Exercise instructions: In your copy of the data below, reproduce every entry exactly and omit the pictures.

Data records:
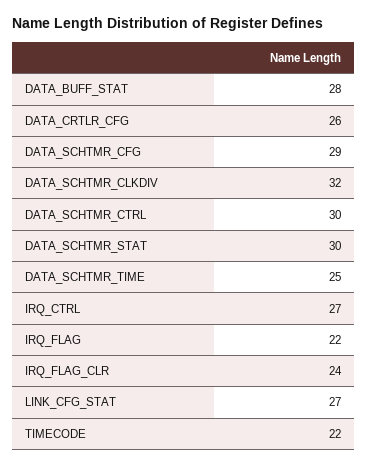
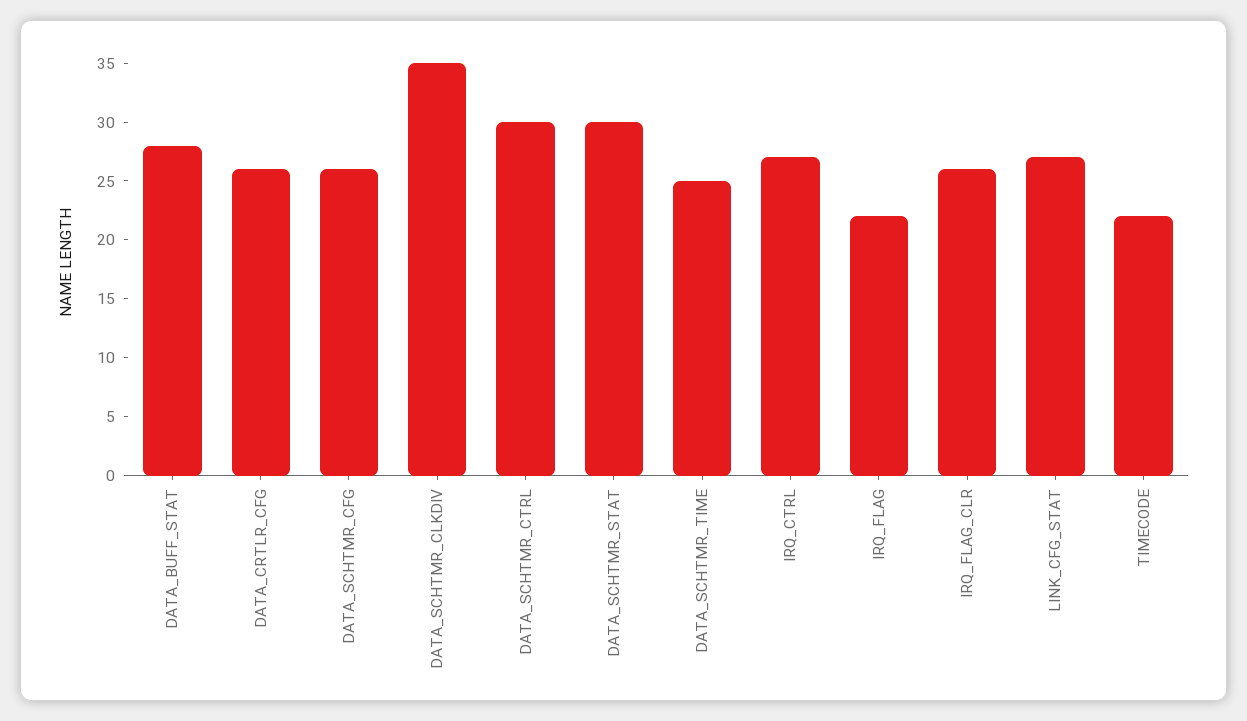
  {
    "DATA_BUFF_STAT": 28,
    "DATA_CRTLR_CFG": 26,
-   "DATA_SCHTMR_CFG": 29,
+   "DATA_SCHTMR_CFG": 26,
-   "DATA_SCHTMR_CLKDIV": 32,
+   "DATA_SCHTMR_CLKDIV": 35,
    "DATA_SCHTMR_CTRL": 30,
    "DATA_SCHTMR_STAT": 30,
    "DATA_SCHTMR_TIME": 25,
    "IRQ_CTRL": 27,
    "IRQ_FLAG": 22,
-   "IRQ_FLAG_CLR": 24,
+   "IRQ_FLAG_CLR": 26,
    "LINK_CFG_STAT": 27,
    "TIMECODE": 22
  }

Written solution:
  {
    "DATA_BUFF_STAT": 28,
    "DATA_CRTLR_CFG": 26,
-   "DATA_SCHTMR_CFG": 29,
+   "DATA_SCHTMR_CFG": 26,
-   "DATA_SCHTMR_CLKDIV": 32,
+   "DATA_SCHTMR_CLKDIV": 35,
    "DATA_SCHTMR_CTRL": 30,
    "DATA_SCHTMR_STAT": 30,
    "DATA_SCHTMR_TIME": 25,
    "IRQ_CTRL": 27,
    "IRQ_FLAG": 22,
-   "IRQ_FLAG_CLR": 24,
+   "IRQ_FLAG_CLR": 26,
    "LINK_CFG_STAT": 27,
    "TIMECODE": 22
  }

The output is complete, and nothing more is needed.